▸ Materials provided:
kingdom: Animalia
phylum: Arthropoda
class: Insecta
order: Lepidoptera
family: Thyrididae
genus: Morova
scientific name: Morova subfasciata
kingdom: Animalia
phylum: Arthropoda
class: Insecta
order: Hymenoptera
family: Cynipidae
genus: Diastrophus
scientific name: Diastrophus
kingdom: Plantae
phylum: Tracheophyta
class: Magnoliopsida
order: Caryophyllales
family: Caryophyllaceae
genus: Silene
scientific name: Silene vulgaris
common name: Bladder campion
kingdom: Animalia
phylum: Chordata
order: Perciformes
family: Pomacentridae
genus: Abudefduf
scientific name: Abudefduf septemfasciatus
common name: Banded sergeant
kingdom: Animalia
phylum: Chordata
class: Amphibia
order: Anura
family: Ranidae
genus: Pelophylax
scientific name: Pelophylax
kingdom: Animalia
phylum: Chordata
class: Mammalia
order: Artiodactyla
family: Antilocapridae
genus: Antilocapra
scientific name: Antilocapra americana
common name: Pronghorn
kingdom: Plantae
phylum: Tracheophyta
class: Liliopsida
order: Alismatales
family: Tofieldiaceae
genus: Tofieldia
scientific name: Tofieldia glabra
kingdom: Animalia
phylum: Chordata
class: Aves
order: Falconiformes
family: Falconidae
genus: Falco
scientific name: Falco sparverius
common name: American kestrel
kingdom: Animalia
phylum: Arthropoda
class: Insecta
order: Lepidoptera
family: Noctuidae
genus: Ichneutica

▸ What to do:
Can you reproduce every line above, word for word?

▸ Complete output:
kingdom: Animalia
phylum: Arthropoda
class: Insecta
order: Lepidoptera
family: Thyrididae
genus: Morova
scientific name: Morova subfasciata
kingdom: Animalia
phylum: Arthropoda
class: Insecta
order: Hymenoptera
family: Cynipidae
genus: Diastrophus
scientific name: Diastrophus
kingdom: Plantae
phylum: Tracheophyta
class: Magnoliopsida
order: Caryophyllales
family: Caryophyllaceae
genus: Silene
scientific name: Silene vulgaris
common name: Bladder campion
kingdom: Animalia
phylum: Chordata
order: Perciformes
family: Pomacentridae
genus: Abudefduf
scientific name: Abudefduf septemfasciatus
common name: Banded sergeant
kingdom: Animalia
phylum: Chordata
class: Amphibia
order: Anura
family: Ranidae
genus: Pelophylax
scientific name: Pelophylax
kingdom: Animalia
phylum: Chordata
class: Mammalia
order: Artiodactyla
family: Antilocapridae
genus: Antilocapra
scientific name: Antilocapra americana
common name: Pronghorn
kingdom: Plantae
phylum: Tracheophyta
class: Liliopsida
order: Alismatales
family: Tofieldiaceae
genus: Tofieldia
scientific name: Tofieldia glabra
kingdom: Animalia
phylum: Chordata
class: Aves
order: Falconiformes
family: Falconidae
genus: Falco
scientific name: Falco sparverius
common name: American kestrel
kingdom: Animalia
phylum: Arthropoda
class: Insecta
order: Lepidoptera
family: Noctuidae
genus: Ichneutica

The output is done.